*** Data for this exercise ***

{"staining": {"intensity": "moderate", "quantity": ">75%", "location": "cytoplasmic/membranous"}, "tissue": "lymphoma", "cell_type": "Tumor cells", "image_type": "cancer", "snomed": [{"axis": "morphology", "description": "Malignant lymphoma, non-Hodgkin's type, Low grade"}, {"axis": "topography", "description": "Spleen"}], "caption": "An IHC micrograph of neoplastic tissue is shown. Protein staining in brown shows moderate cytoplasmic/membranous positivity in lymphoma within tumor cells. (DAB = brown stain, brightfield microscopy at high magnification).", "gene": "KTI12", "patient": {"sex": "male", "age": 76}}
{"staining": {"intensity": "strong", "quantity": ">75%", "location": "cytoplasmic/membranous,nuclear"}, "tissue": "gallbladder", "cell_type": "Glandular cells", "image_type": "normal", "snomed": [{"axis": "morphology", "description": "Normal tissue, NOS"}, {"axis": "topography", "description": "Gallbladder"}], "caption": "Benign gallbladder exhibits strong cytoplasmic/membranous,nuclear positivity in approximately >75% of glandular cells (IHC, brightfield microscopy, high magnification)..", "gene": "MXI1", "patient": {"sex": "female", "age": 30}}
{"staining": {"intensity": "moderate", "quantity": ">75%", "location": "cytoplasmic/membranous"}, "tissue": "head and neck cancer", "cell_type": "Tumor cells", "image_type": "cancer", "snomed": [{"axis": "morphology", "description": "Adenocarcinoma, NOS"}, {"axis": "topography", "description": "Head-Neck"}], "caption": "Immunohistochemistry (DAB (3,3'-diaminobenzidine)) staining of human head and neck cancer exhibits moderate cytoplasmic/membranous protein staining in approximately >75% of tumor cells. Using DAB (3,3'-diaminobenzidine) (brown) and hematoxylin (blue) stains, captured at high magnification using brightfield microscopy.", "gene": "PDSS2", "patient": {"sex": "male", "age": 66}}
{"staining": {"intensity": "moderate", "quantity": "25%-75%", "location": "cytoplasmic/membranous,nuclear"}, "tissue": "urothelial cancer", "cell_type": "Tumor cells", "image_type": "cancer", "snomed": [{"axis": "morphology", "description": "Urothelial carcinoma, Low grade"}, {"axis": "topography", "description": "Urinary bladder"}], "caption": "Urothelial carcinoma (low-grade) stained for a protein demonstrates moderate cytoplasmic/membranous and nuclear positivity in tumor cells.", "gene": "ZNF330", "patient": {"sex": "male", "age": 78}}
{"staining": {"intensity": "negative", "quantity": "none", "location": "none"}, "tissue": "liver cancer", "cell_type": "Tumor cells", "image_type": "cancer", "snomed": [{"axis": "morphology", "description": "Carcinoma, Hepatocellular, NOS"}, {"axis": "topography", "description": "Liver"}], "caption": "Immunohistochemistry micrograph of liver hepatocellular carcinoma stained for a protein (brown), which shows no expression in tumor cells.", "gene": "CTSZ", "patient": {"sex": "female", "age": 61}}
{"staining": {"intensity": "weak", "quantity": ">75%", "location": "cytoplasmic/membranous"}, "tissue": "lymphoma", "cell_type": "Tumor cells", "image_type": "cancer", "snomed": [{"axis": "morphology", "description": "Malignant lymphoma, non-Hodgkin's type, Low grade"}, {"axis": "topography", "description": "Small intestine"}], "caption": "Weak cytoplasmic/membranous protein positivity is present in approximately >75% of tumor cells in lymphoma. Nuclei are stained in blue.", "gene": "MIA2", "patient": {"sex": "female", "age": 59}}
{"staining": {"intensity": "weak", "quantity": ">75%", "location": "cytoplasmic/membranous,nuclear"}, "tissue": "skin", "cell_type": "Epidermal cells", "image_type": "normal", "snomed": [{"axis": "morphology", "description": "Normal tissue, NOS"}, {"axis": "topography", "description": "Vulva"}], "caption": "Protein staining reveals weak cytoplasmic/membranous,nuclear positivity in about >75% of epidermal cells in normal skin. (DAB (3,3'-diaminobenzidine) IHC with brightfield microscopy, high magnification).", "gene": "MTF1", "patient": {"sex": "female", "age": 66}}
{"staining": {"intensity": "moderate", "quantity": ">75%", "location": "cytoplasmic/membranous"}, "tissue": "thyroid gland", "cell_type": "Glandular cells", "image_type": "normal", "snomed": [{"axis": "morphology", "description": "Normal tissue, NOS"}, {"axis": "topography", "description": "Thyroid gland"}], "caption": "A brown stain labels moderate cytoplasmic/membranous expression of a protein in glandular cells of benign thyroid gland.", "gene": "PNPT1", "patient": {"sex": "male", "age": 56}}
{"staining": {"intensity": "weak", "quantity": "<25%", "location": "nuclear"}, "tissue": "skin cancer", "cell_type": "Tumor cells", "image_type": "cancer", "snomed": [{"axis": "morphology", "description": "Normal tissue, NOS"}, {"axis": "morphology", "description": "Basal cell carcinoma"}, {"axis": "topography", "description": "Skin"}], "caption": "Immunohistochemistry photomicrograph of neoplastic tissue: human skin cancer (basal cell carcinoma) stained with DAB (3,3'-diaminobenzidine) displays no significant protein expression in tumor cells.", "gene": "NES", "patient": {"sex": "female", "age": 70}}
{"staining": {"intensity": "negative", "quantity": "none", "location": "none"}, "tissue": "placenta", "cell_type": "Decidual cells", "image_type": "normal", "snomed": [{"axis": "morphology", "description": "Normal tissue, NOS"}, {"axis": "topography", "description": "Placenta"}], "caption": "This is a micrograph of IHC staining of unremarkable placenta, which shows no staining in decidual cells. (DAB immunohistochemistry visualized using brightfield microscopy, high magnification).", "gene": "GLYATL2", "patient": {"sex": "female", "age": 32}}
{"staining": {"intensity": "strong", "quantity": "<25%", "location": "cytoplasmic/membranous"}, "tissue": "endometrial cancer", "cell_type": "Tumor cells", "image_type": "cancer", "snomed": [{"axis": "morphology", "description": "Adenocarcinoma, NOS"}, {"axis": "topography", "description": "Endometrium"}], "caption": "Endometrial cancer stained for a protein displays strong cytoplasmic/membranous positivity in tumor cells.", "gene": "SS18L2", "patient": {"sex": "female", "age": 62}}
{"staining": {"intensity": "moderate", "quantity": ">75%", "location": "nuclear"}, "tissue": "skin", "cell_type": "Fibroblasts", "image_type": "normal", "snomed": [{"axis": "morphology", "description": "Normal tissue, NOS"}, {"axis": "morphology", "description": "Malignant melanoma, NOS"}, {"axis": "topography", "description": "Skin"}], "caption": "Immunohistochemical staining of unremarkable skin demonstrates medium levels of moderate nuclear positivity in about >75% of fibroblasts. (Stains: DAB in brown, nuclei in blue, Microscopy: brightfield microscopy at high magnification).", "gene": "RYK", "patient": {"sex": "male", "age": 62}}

*** End of Data for this exercise ***

- **What is needed**
All of the data must be set down again exactly.

- **Answer section**
{"staining": {"intensity": "moderate", "quantity": ">75%", "location": "cytoplasmic/membranous"}, "tissue": "lymphoma", "cell_type": "Tumor cells", "image_type": "cancer", "snomed": [{"axis": "morphology", "description": "Malignant lymphoma, non-Hodgkin's type, Low grade"}, {"axis": "topography", "description": "Spleen"}], "caption": "An IHC micrograph of neoplastic tissue is shown. Protein staining in brown shows moderate cytoplasmic/membranous positivity in lymphoma within tumor cells. (DAB = brown stain, brightfield microscopy at high magnification).", "gene": "KTI12", "patient": {"sex": "male", "age": 76}}
{"staining": {"intensity": "strong", "quantity": ">75%", "location": "cytoplasmic/membranous,nuclear"}, "tissue": "gallbladder", "cell_type": "Glandular cells", "image_type": "normal", "snomed": [{"axis": "morphology", "description": "Normal tissue, NOS"}, {"axis": "topography", "description": "Gallbladder"}], "caption": "Benign gallbladder exhibits strong cytoplasmic/membranous,nuclear positivity in approximately >75% of glandular cells (IHC, brightfield microscopy, high magnification)..", "gene": "MXI1", "patient": {"sex": "female", "age": 30}}
{"staining": {"intensity": "moderate", "quantity": ">75%", "location": "cytoplasmic/membranous"}, "tissue": "head and neck cancer", "cell_type": "Tumor cells", "image_type": "cancer", "snomed": [{"axis": "morphology", "description": "Adenocarcinoma, NOS"}, {"axis": "topography", "description": "Head-Neck"}], "caption": "Immunohistochemistry (DAB (3,3'-diaminobenzidine)) staining of human head and neck cancer exhibits moderate cytoplasmic/membranous protein staining in approximately >75% of tumor cells. Using DAB (3,3'-diaminobenzidine) (brown) and hematoxylin (blue) stains, captured at high magnification using brightfield microscopy.", "gene": "PDSS2", "patient": {"sex": "male", "age": 66}}
{"staining": {"intensity": "moderate", "quantity": "25%-75%", "location": "cytoplasmic/membranous,nuclear"}, "tissue": "urothelial cancer", "cell_type": "Tumor cells", "image_type": "cancer", "snomed": [{"axis": "morphology", "description": "Urothelial carcinoma, Low grade"}, {"axis": "topography", "description": "Urinary bladder"}], "caption": "Urothelial carcinoma (low-grade) stained for a protein demonstrates moderate cytoplasmic/membranous and nuclear positivity in tumor cells.", "gene": "ZNF330", "patient": {"sex": "male", "age": 78}}
{"staining": {"intensity": "negative", "quantity": "none", "location": "none"}, "tissue": "liver cancer", "cell_type": "Tumor cells", "image_type": "cancer", "snomed": [{"axis": "morphology", "description": "Carcinoma, Hepatocellular, NOS"}, {"axis": "topography", "description": "Liver"}], "caption": "Immunohistochemistry micrograph of liver hepatocellular carcinoma stained for a protein (brown), which shows no expression in tumor cells.", "gene": "CTSZ", "patient": {"sex": "female", "age": 61}}
{"staining": {"intensity": "weak", "quantity": ">75%", "location": "cytoplasmic/membranous"}, "tissue": "lymphoma", "cell_type": "Tumor cells", "image_type": "cancer", "snomed": [{"axis": "morphology", "description": "Malignant lymphoma, non-Hodgkin's type, Low grade"}, {"axis": "topography", "description": "Small intestine"}], "caption": "Weak cytoplasmic/membranous protein positivity is present in approximately >75% of tumor cells in lymphoma. Nuclei are stained in blue.", "gene": "MIA2", "patient": {"sex": "female", "age": 59}}
{"staining": {"intensity": "weak", "quantity": ">75%", "location": "cytoplasmic/membranous,nuclear"}, "tissue": "skin", "cell_type": "Epidermal cells", "image_type": "normal", "snomed": [{"axis": "morphology", "description": "Normal tissue, NOS"}, {"axis": "topography", "description": "Vulva"}], "caption": "Protein staining reveals weak cytoplasmic/membranous,nuclear positivity in about >75% of epidermal cells in normal skin. (DAB (3,3'-diaminobenzidine) IHC with brightfield microscopy, high magnification).", "gene": "MTF1", "patient": {"sex": "female", "age": 66}}
{"staining": {"intensity": "moderate", "quantity": ">75%", "location": "cytoplasmic/membranous"}, "tissue": "thyroid gland", "cell_type": "Glandular cells", "image_type": "normal", "snomed": [{"axis": "morphology", "description": "Normal tissue, NOS"}, {"axis": "topography", "description": "Thyroid gland"}], "caption": "A brown stain labels moderate cytoplasmic/membranous expression of a protein in glandular cells of benign thyroid gland.", "gene": "PNPT1", "patient": {"sex": "male", "age": 56}}
{"staining": {"intensity": "weak", "quantity": "<25%", "location": "nuclear"}, "tissue": "skin cancer", "cell_type": "Tumor cells", "image_type": "cancer", "snomed": [{"axis": "morphology", "description": "Normal tissue, NOS"}, {"axis": "morphology", "description": "Basal cell carcinoma"}, {"axis": "topography", "description": "Skin"}], "caption": "Immunohistochemistry photomicrograph of neoplastic tissue: human skin cancer (basal cell carcinoma) stained with DAB (3,3'-diaminobenzidine) displays no significant protein expression in tumor cells.", "gene": "NES", "patient": {"sex": "female", "age": 70}}
{"staining": {"intensity": "negative", "quantity": "none", "location": "none"}, "tissue": "placenta", "cell_type": "Decidual cells", "image_type": "normal", "snomed": [{"axis": "morphology", "description": "Normal tissue, NOS"}, {"axis": "topography", "description": "Placenta"}], "caption": "This is a micrograph of IHC staining of unremarkable placenta, which shows no staining in decidual cells. (DAB immunohistochemistry visualized using brightfield microscopy, high magnification).", "gene": "GLYATL2", "patient": {"sex": "female", "age": 32}}
{"staining": {"intensity": "strong", "quantity": "<25%", "location": "cytoplasmic/membranous"}, "tissue": "endometrial cancer", "cell_type": "Tumor cells", "image_type": "cancer", "snomed": [{"axis": "morphology", "description": "Adenocarcinoma, NOS"}, {"axis": "topography", "description": "Endometrium"}], "caption": "Endometrial cancer stained for a protein displays strong cytoplasmic/membranous positivity in tumor cells.", "gene": "SS18L2", "patient": {"sex": "female", "age": 62}}
{"staining": {"intensity": "moderate", "quantity": ">75%", "location": "nuclear"}, "tissue": "skin", "cell_type": "Fibroblasts", "image_type": "normal", "snomed": [{"axis": "morphology", "description": "Normal tissue, NOS"}, {"axis": "morphology", "description": "Malignant melanoma, NOS"}, {"axis": "topography", "description": "Skin"}], "caption": "Immunohistochemical staining of unremarkable skin demonstrates medium levels of moderate nuclear positivity in about >75% of fibroblasts. (Stains: DAB in brown, nuclei in blue, Microscopy: brightfield microscopy at high magnification).", "gene": "RYK", "patient": {"sex": "male", "age": 62}}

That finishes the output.